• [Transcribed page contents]
****************

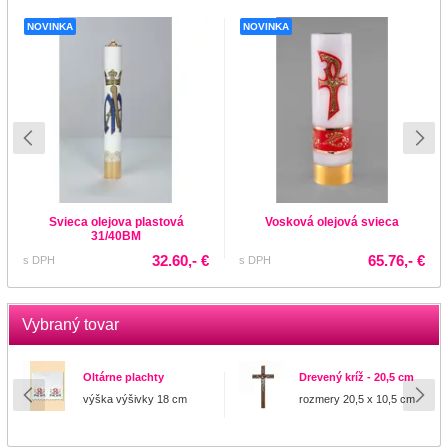
NOVINKA
NOVINKA
Svieca olejova plastová
Vosková olejová svieca
31/40BM
32.60,- €
65.76,- €
s DPH
s DPH
Vybraný tovar
Oltárne plachty
Drevený kríž - 20,5 cm
výška výšivky 18 cm
rozmery 20,5 x 10,5 cm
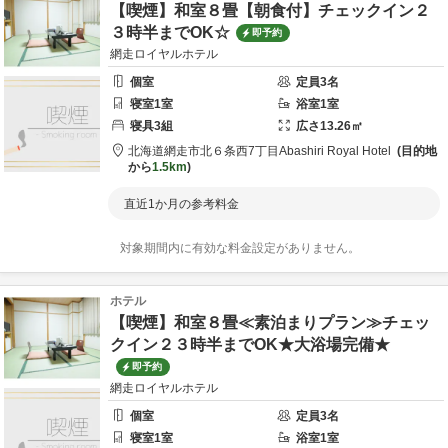
【喫煙】和室８畳【朝食付】チェックイン２
３時半までOK☆
即予約
網走ロイヤルホテル
個室
定員
3
名
寝室
1
室
浴室
1
室
寝具
3
組
広さ
13.26
㎡
北海道
網走市
北６条西7丁目
Abashiri Royal Hotel
目的地
から
1.5km
直近1か月の参考料金
対象期間内に有効な料金設定がありません。
ホテル
【喫煙】和室８畳≪素泊まりプラン≫チェッ
クイン２３時半までOK★大浴場完備★
即予約
網走ロイヤルホテル
個室
定員
3
名
寝室
1
室
浴室
1
室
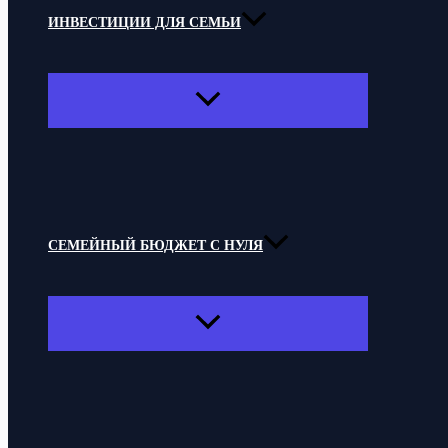
ИНВЕСТИЦИИ ДЛЯ СЕМЬИ
ПЕРЕКЛЮЧАТЕЛЬ
МЕНЮ
СЕМЕЙНЫЙ БЮДЖЕТ С НУЛЯ
ПЕРЕКЛЮЧАТЕЛЬ
МЕНЮ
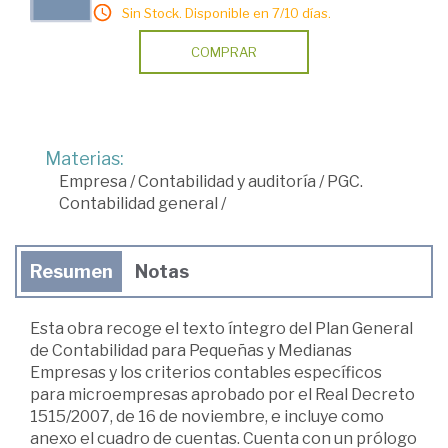
Sin Stock. Disponible en 7/10 días.
COMPRAR
Materias:
Empresa
/
Contabilidad y auditoría
/
PGC.
Contabilidad general
/
Resumen
Notas
Esta obra recoge el texto íntegro del Plan General
de Contabilidad para Pequeñas y Medianas
Empresas y los criterios contables específicos
para microempresas aprobado por el Real Decreto
1515/2007, de 16 de noviembre, e incluye como
anexo el cuadro de cuentas. Cuenta con un prólogo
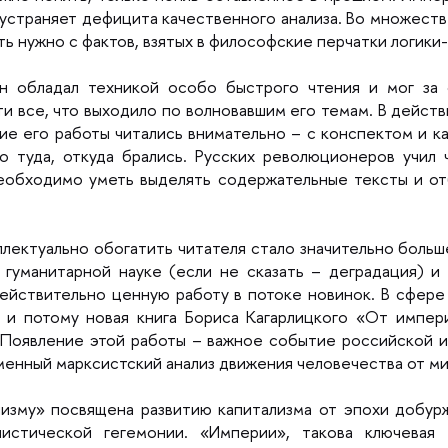
 устраняет дефицита качественного анализа. Во множеств
ать нужно с фактов, взятых в философские перчатки логики
н обладал техникой особо быстрого чтения и мог за 
ти все, что выходило по волновавшим его темам. В дейст
ие его работы читались внимательно – с конспектом и к
о туда, откуда брались. Русских революционеров учил
необходимо уметь выделять содержательные тексты и от
ектуально обогатить читателя стало значительно больш
гуманитарной науке (если не сказать – деградация) и 
ействительно ценную работу в потоке новинок. В сфере
и потому новая книга Бориса Кагарлицкого «От импер
 Появление этой работы – важное событие российской и
еменный марксистский анализ движения человечества от ми
изму» посвящена развитию капитализма от эпохи добурж
стической гегемонии. «Империи», такова ключевая т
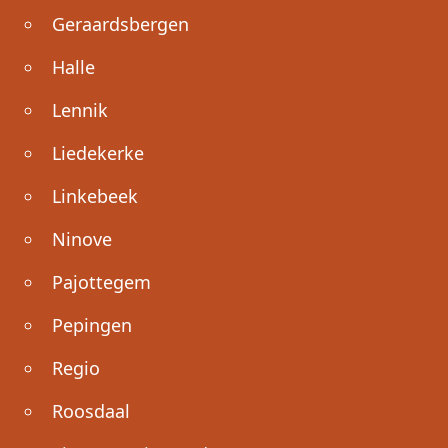
Geraardsbergen
Halle
Lennik
Liedekerke
Linkebeek
Ninove
Pajottegem
Pepingen
Regio
Roosdaal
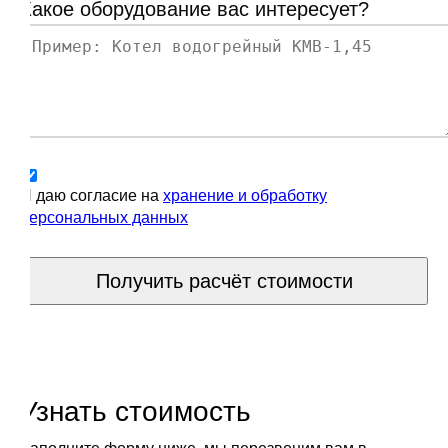
Какое оборудование вас интересует?
Я даю согласие на
хранение и обработку
персональных данных
Получить расчёт стоимости
Узнать стоимость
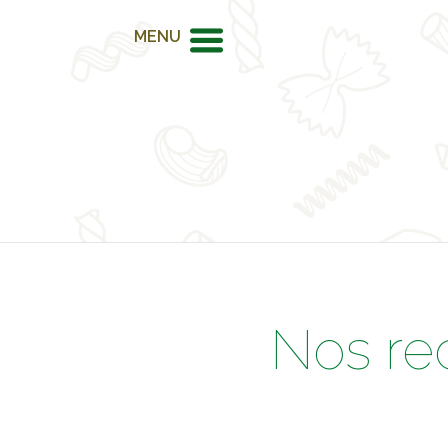
MENU
Nos re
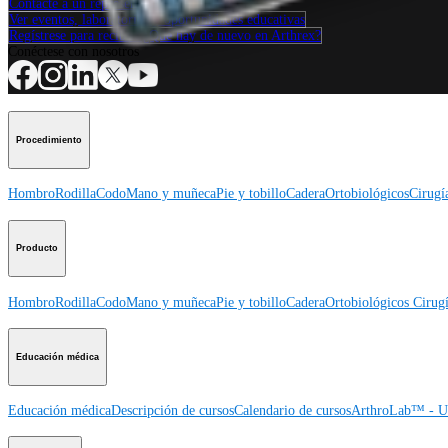
Contacte a un representante
Ver eventos, laboratorios y oportunidades educativas
Regístrese para recibir: ¿Qué hay de nuevo en Arthrex?
Conéctese con nosotros
Procedimiento
Hombro
Rodilla
Codo
Mano y muñeca
Pie y tobillo
Cadera
Ortobiológicos
Cirugí
Producto
Hombro
Rodilla
Codo
Mano y muñeca
Pie y tobillo
Cadera
Ortobiológicos
Cirugí
Educación médica
Educación médica
Descripción de cursos
Calendario de cursos
ArthroLab™ - Ub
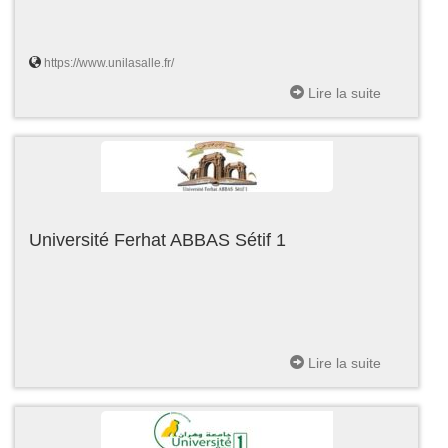
https://www.unilasalle.fr/
Lire la suite
Université Ferhat ABBAS Sétif 1
Lire la suite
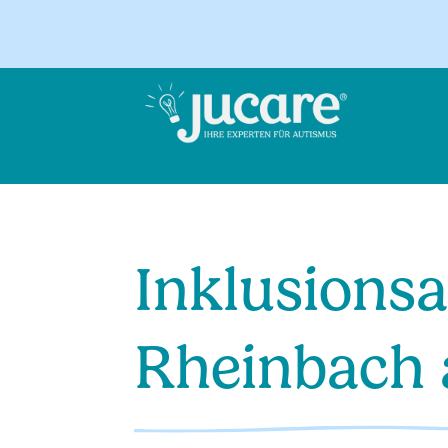
Inklusions­
Rheinbach a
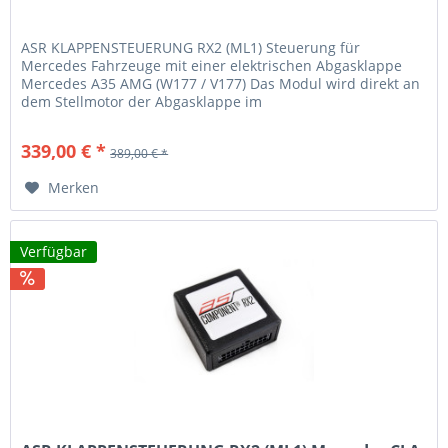
ASR KLAPPENSTEUERUNG RX2 (ML1) Steuerung für
Mercedes Fahrzeuge mit einer elektrischen Abgasklappe
Mercedes A35 AMG (W177 / V177) Das Modul wird direkt an
dem Stellmotor der Abgasklappe im
Endschalldämpferbereich zwischen gesteckt. Mit...
339,00 € *
389,00 € *
Merken
Verfügbar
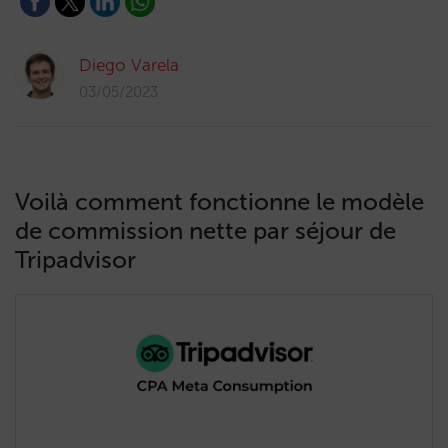
Diego Varela
03/05/2023
Voilà comment fonctionne le modèle
de commission nette par séjour de
Tripadvisor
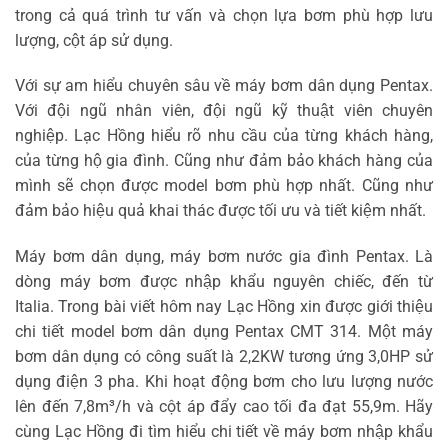
trong cả quá trình tư vấn và chọn lựa bơm phù hợp lưu
lượng, cột áp sử dụng.
Với sự am hiểu chuyên sâu về máy bơm dân dụng Pentax.
Với đội ngũ nhân viên, đội ngũ kỹ thuật viên chuyên
nghiệp. Lạc Hồng hiểu rõ nhu cầu của từng khách hàng,
của từng hộ gia đình. Cũng như đảm bảo khách hàng của
mình sẽ chọn được model bơm phù hợp nhất. Cũng như
đảm bảo hiệu quả khai thác được tối ưu và tiết kiệm nhất.
Máy bơm dân dụng, máy bơm nước gia đình Pentax. Là
dòng máy bơm được nhập khẩu nguyên chiếc, đến từ
Italia. Trong bài viết hôm nay Lạc Hồng xin được giới thiệu
chi tiết model bơm dân dụng Pentax CMT 314. Một máy
bơm dân dụng có công suất là 2,2KW tương ứng 3,0HP sử
dụng điện 3 pha. Khi hoạt động bơm cho lưu lượng nước
lên đến 7,8m³/h và cột áp đẩy cao tối đa đạt 55,9m. Hãy
cùng Lạc Hồng đi tìm hiểu chi tiết về máy bơm nhập khẩu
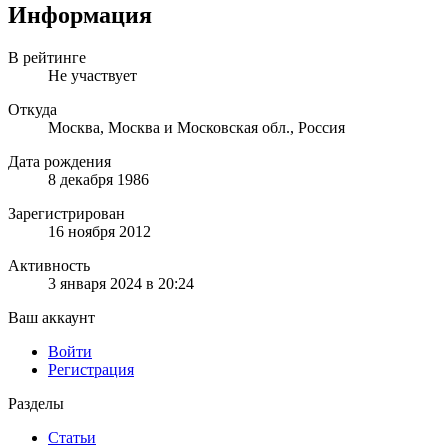
Информация
В рейтинге
Не участвует
Откуда
Москва, Москва и Московская обл., Россия
Дата рождения
8 декабря 1986
Зарегистрирован
16 ноября 2012
Активность
3 января 2024 в 20:24
Ваш аккаунт
Войти
Регистрация
Разделы
Статьи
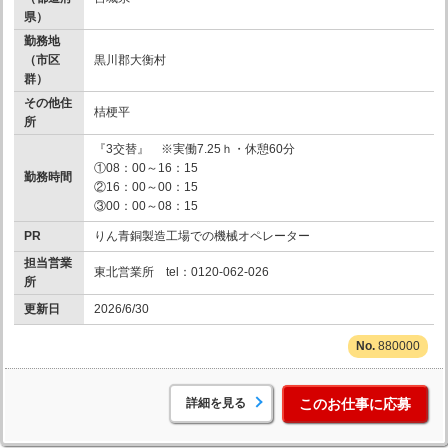
県）
勤務地
（市区
黒川郡大衡村
群）
その他住
桔梗平
所
『3交替』 ※実働7.25ｈ・休憩60分
①08：00～16：15
勤務時間
②16：00～00：15
③00：00～08：15
PR
りん青銅製造工場での機械オペレーター
担当営業
東北営業所 tel：0120-062-026
所
更新日
2026/6/30
880000
詳細を見る
このお仕事に応募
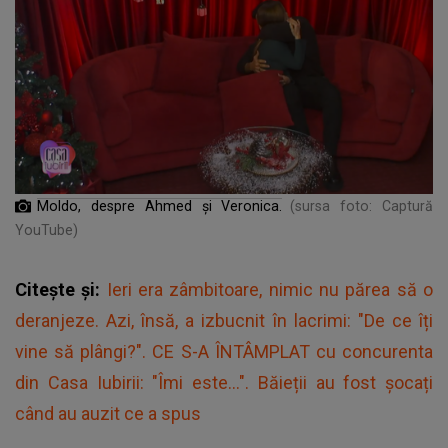
Moldo, despre Ahmed și Veronica.
(sursa foto: Captură
YouTube)
Citește și:
Ieri era zâmbitoare, nimic nu părea să o
deranjeze. Azi, însă, a izbucnit în lacrimi: "De ce îți
vine să plângi?". CE S-A ÎNTÂMPLAT cu concurenta
din Casa Iubirii: "Îmi este...". Băieții au fost șocați
când au auzit ce a spus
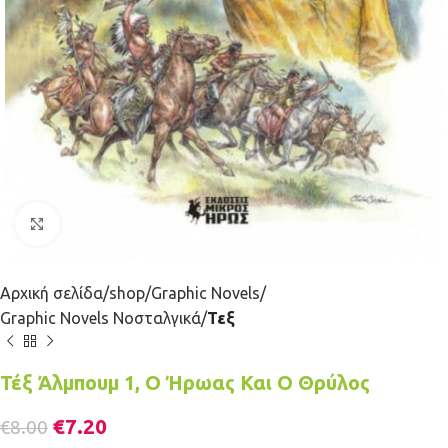
Κλικ για μεγέθυνση
Αρχική σελίδα
shop
Graphic Novels
Graphic Novels Νοσταλγικά
Τεξ
Τέξ Άλμπουμ 1, Ο Ήρωας Και Ο Θρύλος
€
7.20
€
8.00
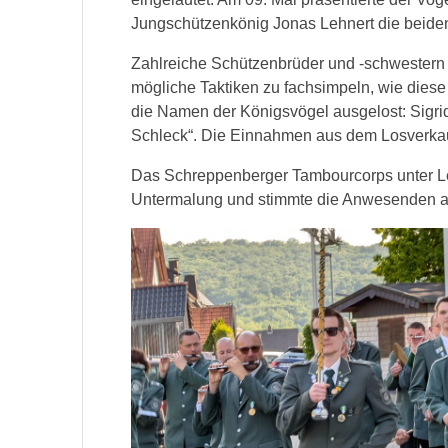
Jungschützenkönig Jonas Lehnert die beide
Zahlreiche Schützenbrüder und -schwestern
mögliche Taktiken zu fachsimpeln, wie dies
die Namen der Königsvögel ausgelost: Sigri
Schleck“. Die Einnahmen aus dem Losverkau
Das Schreppenberger Tambourcorps unter Lei
Untermalung und stimmte die Anwesenden auf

****************

• [Problem requirements]
From the records above, extract the lines from the one holding "Voilà comment fonctionne le modèle" through the one holding "Зарегистрирован", word for word; omit the pictures.

• [Exercise result]
Voilà comment fonctionne le modèle
de commission nette par séjour de
Tripadvisor
trong cả quá trình tư vấn và chọn lựa bơm phù hợp lưu
lượng, cột áp sử dụng.
Với sự am hiểu chuyên sâu về máy bơm dân dụng Pentax.
Với đội ngũ nhân viên, đội ngũ kỹ thuật viên chuyên
nghiệp. Lạc Hồng hiểu rõ nhu cầu của từng khách hàng,
của từng hộ gia đình. Cũng như đảm bảo khách hàng của
mình sẽ chọn được model bơm phù hợp nhất. Cũng như
đảm bảo hiệu quả khai thác được tối ưu và tiết kiệm nhất.
Máy bơm dân dụng, máy bơm nước gia đình Pentax. Là
dòng máy bơm được nhập khẩu nguyên chiếc, đến từ
Italia. Trong bài viết hôm nay Lạc Hồng xin được giới thiệu
chi tiết model bơm dân dụng Pentax CMT 314. Một máy
bơm dân dụng có công suất là 2,2KW tương ứng 3,0HP sử
dụng điện 3 pha. Khi hoạt động bơm cho lưu lượng nước
lên đến 7,8m³/h và cột áp đẩy cao tối đa đạt 55,9m. Hãy
cùng Lạc Hồng đi tìm hiểu chi tiết về máy bơm nhập khẩu
Информация
В рейтинге
Не участвует
Откуда
Москва, Москва и Московская обл., Россия
Дата рождения
8 декабря 1986
Зарегистрирован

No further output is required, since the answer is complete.